There’s not much of a dilemma as to why Amazon might consider buying Slack for $9 billion; just about any enterprise tech company with money to spend would interested in the promise of a platform like Slack’s.

Bloomberg reported late Wednesday that Amazon has been kicking the tires on a possible acquisition of Slack for around $9 billion, but some of the language used to describe the conversations makes it clear both parties are pretty early in the process and that Slack has received interest from other companies as well. With only 5 million daily active users and 1.5 million paying users, it might be hard at first to see why Slack would turn heads.

But Slack has carved out a very interesting position as we consider the future of workplace collaboration tools. Slack’s discussion and collaboration software is basically a dashboard for a lot of technology-oriented companies, hosting everything from water-cooler chats to urgent alerts about application performance.

Two prominent examples: Salesforce customers can access their Salesforce data through Slack via an application, for example. New Relic users can also sync alerts and monitor performance through Slack.

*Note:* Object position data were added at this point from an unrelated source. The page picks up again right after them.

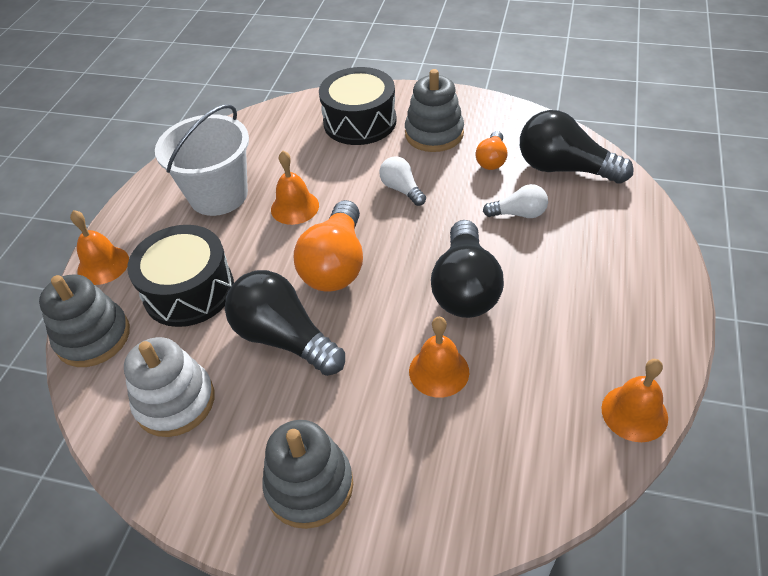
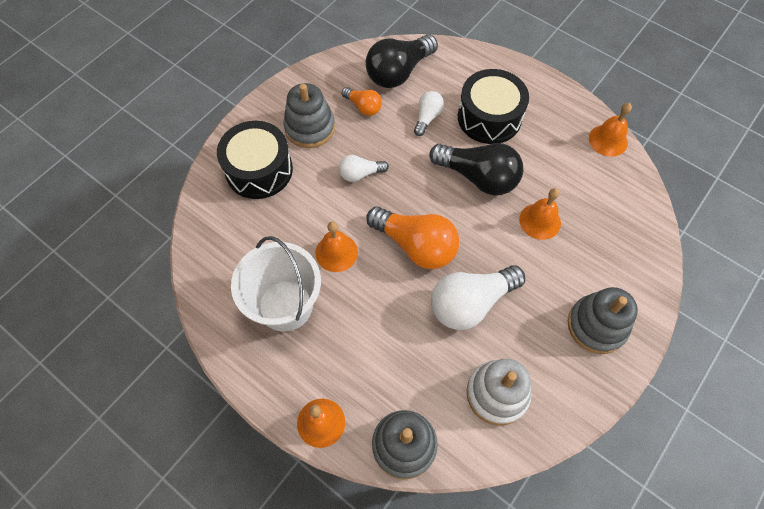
camera: 70 degrees left, 15 degrees up
(189, 290) = (389, 357): black drum -> black drum (489, 117)
(284, 338) = (471, 303): black light bulb -> white light bulb

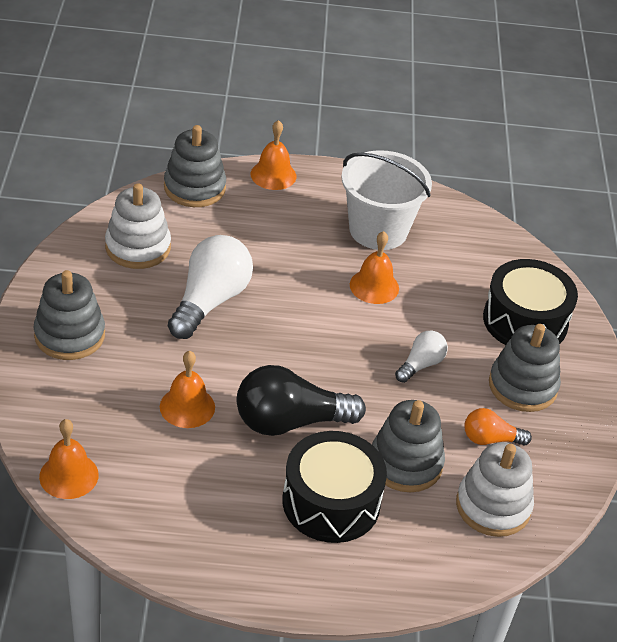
camera: 140 degrees right, 20 degrees down
(399, 72) = (493, 506): black light bulb -> white stacking toy
(415, 245) = (303, 325): orange light bulb -> none
(427, 117) = (405, 463): white light bulb -> grey stacking toy
(608, 140) = (157, 547): orange bell -> orange bell (69, 475)

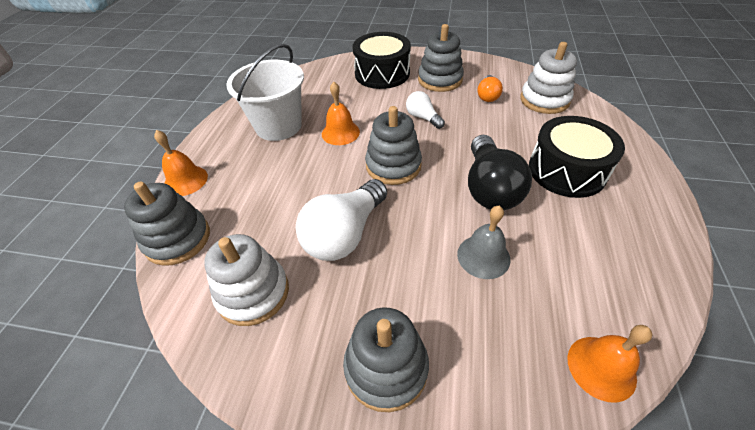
camera: 75 degrees left, 5 degrees up
(187, 407) = (483, 256): orange bell -> grey bell
(210, 301) = (345, 234): white light bulb -> white light bulb turned 90 degrees counterclockwise
(405, 463) = (518, 132): grey stacking toy -> grey stacking toy (393, 165)

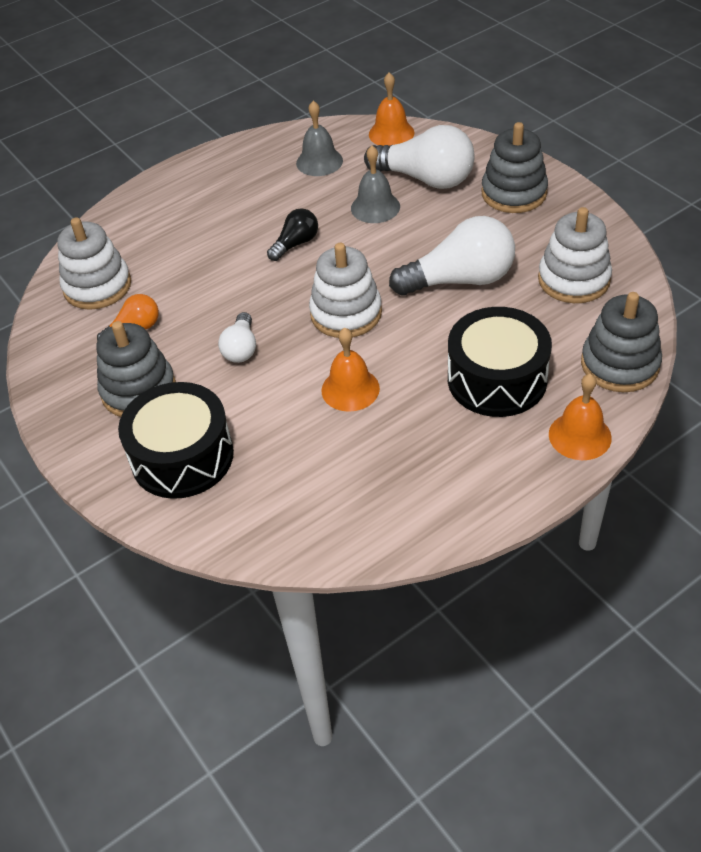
camera: 135 degrees left, 0 degrees up
(278, 126) = (411, 451): white bucket -> none
(393, 165) = (346, 313): grey stacking toy -> white stacking toy
(486, 322) = (425, 179): none -> white light bulb
(489, 188) = (295, 244): black light bulb -> black light bulb, size x0.53
(566, 170) = (215, 219): black drum -> black drum (497, 379)
(595, 272) = (319, 161): none -> grey bell

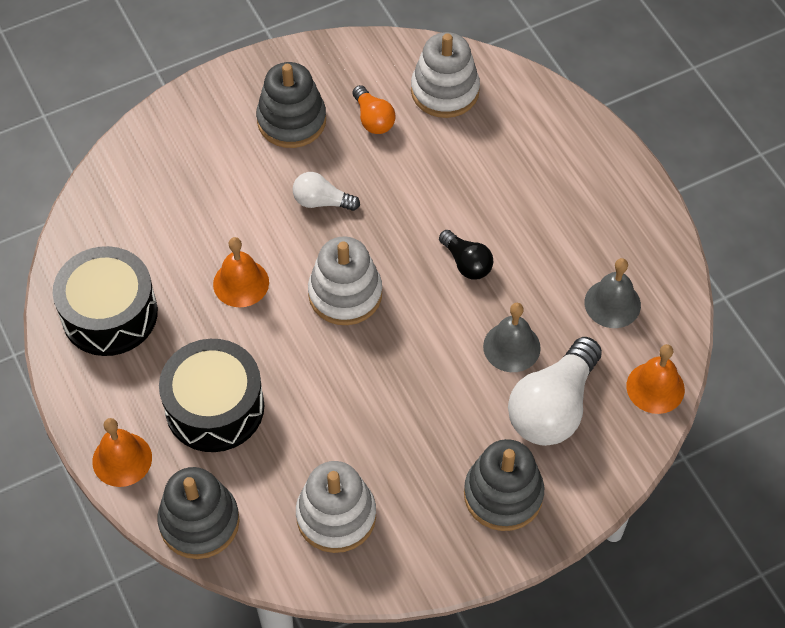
camera: 95 degrees right, 10 degrees up
(182, 456) = (202, 149): black drum -> black drum (109, 314)
(460, 280) = (366, 405): white light bulb -> none

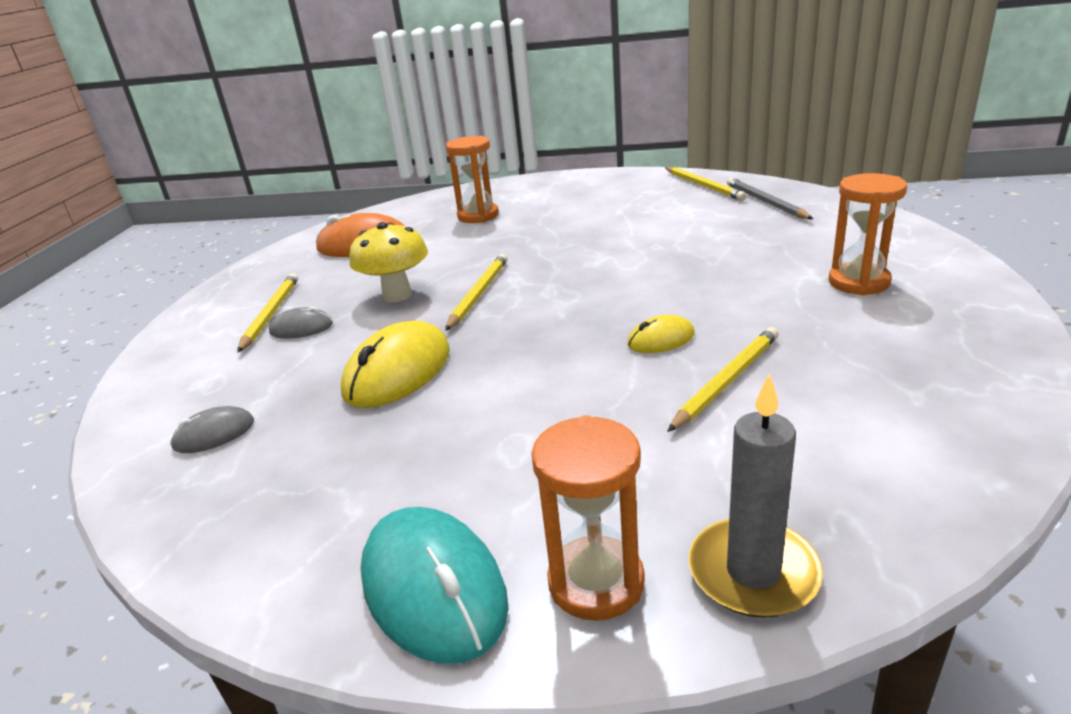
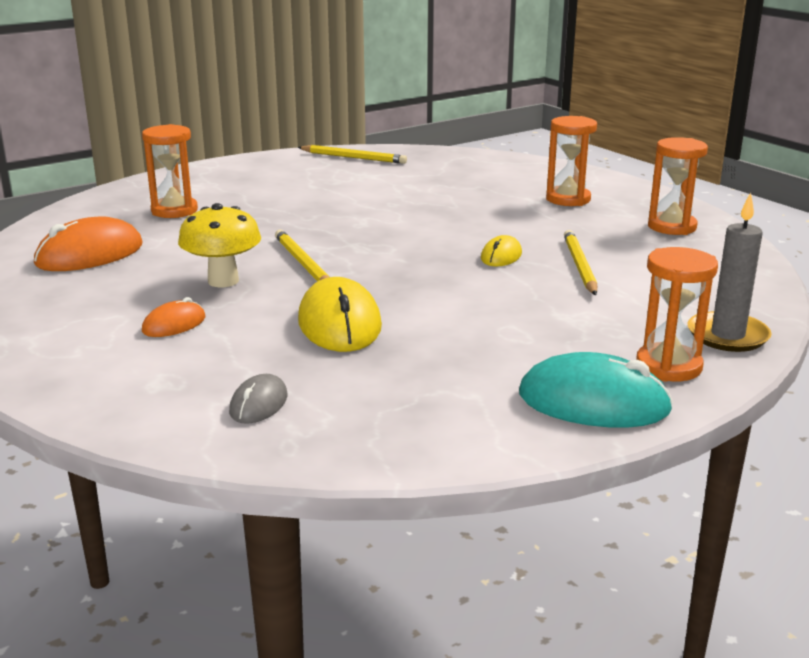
camera: 45 degrees left, 5 degrees down
(271, 314) = (110, 324): yellow pencil -> none
(301, 328) = (174, 324): grey mouse -> orange mouse
(765, 202) = (424, 162): grey pencil -> none
(945, 359) = (672, 227): none -> orange hourglass

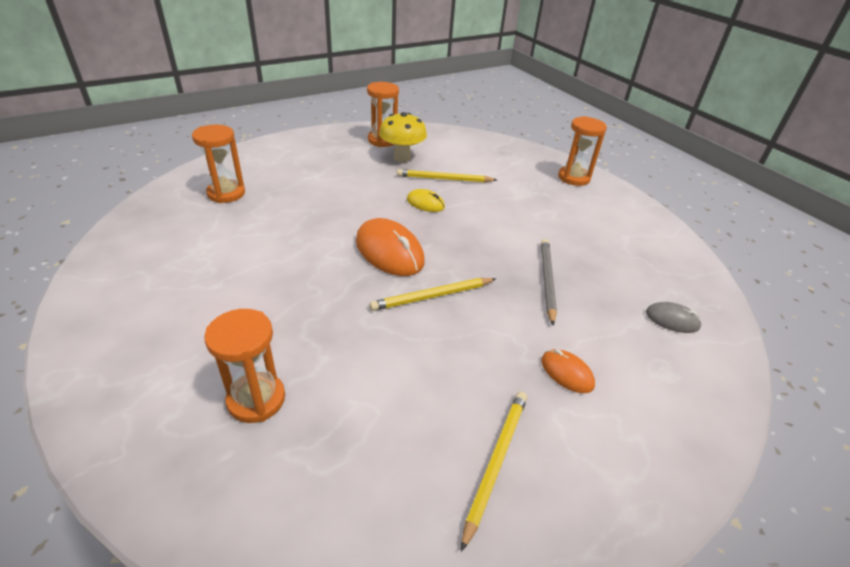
camera: 90 degrees left, 15 degrees up
(89, 254) = (395, 470): orange mouse -> orange mouse (389, 251)
(223, 281) = (472, 345): yellow mushroom -> yellow mushroom (402, 158)
(340, 324) = (547, 280): yellow mouse -> grey pencil
(353, 157) = (130, 253): yellow pencil -> yellow pencil (495, 462)
(568, 199) = (317, 163): orange hourglass -> orange hourglass (226, 193)
(593, 402) = (618, 203): turquoise mouse -> none
(727, 335) = (535, 157): grey candle -> none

Slack’s Josh Wills told me in a prior life that 10 percent of Slack users spend eight hours a day (or more) engaged with the product, which is the kind of engagement usually seen on social media apps. Slack is a corporate productivity tool that people actually want to use, and that’s worth a lot of money to the right buyer.

Amazon Web Services could do a lot with Slack’s team in-house, giving its customers just another reason to keep their workloads in AWS with the integration tools the teams could build between the products. Slack’s designers might also be welcome as AWS starts to roll out services geared toward non-developers.

Microsoft might make even more sense if its Teams product fails to get off the ground; Microsoft reportedly expressed interest in Slack last year, but decided to focus on building its own software instead. And Google, of course, has some money to spend and a thirst for data, which Slack is generating by the boatload.

Slack isn’t yet a company on the order of LinkedIn, which Microsoft paid $26 billion to acquire last year in order to bring its 500 million registered users into the fold. But Slack is growing quickly: it had 4 million daily active users as of last October.

And Slack enjoys that rarest of qualities among technology products one is forced to use for work: people actually like it.

(Update: Recode reported Thursday morning after this published that Slack is also looking at raising $500 million, which implies it’s listening to anybody with money at this stage. We’ll see which path they choose.)